Péchés capitaux
Sur les pas de saint Thomas d'Aquin, une quinzaine de plasticiens sont allés taquiner, à l'invitation de No Smoking, le thème des Sept péchés capitaux. Avec une nette prédilection pour la luxure. Étonnant ?
STRASBOURG
Orgueil, avarice, envie, colère, luxure, gourmandise et paresse morale : il fallut attendre Thomas d'Aquin et sa Somme théologique pour que soient définis, par la doctrine chrétienne, les sept péchés "capitaux" - ceux desquels découlent tous les autres, puisque placés "en tête" ( capita ). Pouvoir de fascination du mal : des représentations médiévales à David Lachapelle, en passant par Bruegel l'Ancien, Jacques Callot ou encore le célèbre tableau de Jérôme Bosch au Prado, le sujet ne laissa pas indifférent les artistes.

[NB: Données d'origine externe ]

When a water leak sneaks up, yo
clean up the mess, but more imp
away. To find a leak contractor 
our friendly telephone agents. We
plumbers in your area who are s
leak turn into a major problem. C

Responsable de la galerie associative No Smoking, Bertrand Rhinn ne dédaigne pas de solliciter à l'occasion des plasticiens afin qu'ils se confrontent à des thèmes de l'art ancien - on se souvient des expositions sur La Jeune Fille et la Mort ou les crucifixions en relecture contemporaine de Grünewald. Nouvelle proposition, avec ces Sept péchés capitaux soumis à une quinzaine d'artistes de la région et d'ailleurs.
Premier constat : une nette prédilection pour la luxure. De là à en déduire un profil psychologique dominant dans l'honorable profession des plasticiens, le propos serait évidemment exagéré.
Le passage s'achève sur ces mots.